→ Problem
An exact transcription of all the entries below is required.

==== Data to examine

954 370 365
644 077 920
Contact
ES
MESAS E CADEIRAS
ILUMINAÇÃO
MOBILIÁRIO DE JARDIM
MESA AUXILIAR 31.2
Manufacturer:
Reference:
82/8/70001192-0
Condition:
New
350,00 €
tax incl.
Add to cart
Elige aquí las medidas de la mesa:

========

→ Output of the exercise
954 370 365
644 077 920
Contact
ES
MESAS E CADEIRAS
ILUMINAÇÃO
MOBILIÁRIO DE JARDIM
MESA AUXILIAR 31.2
Manufacturer:
Reference:
82/8/70001192-0
Condition:
New
350,00 €
tax incl.
Add to cart
Elige aquí las medidas de la mesa:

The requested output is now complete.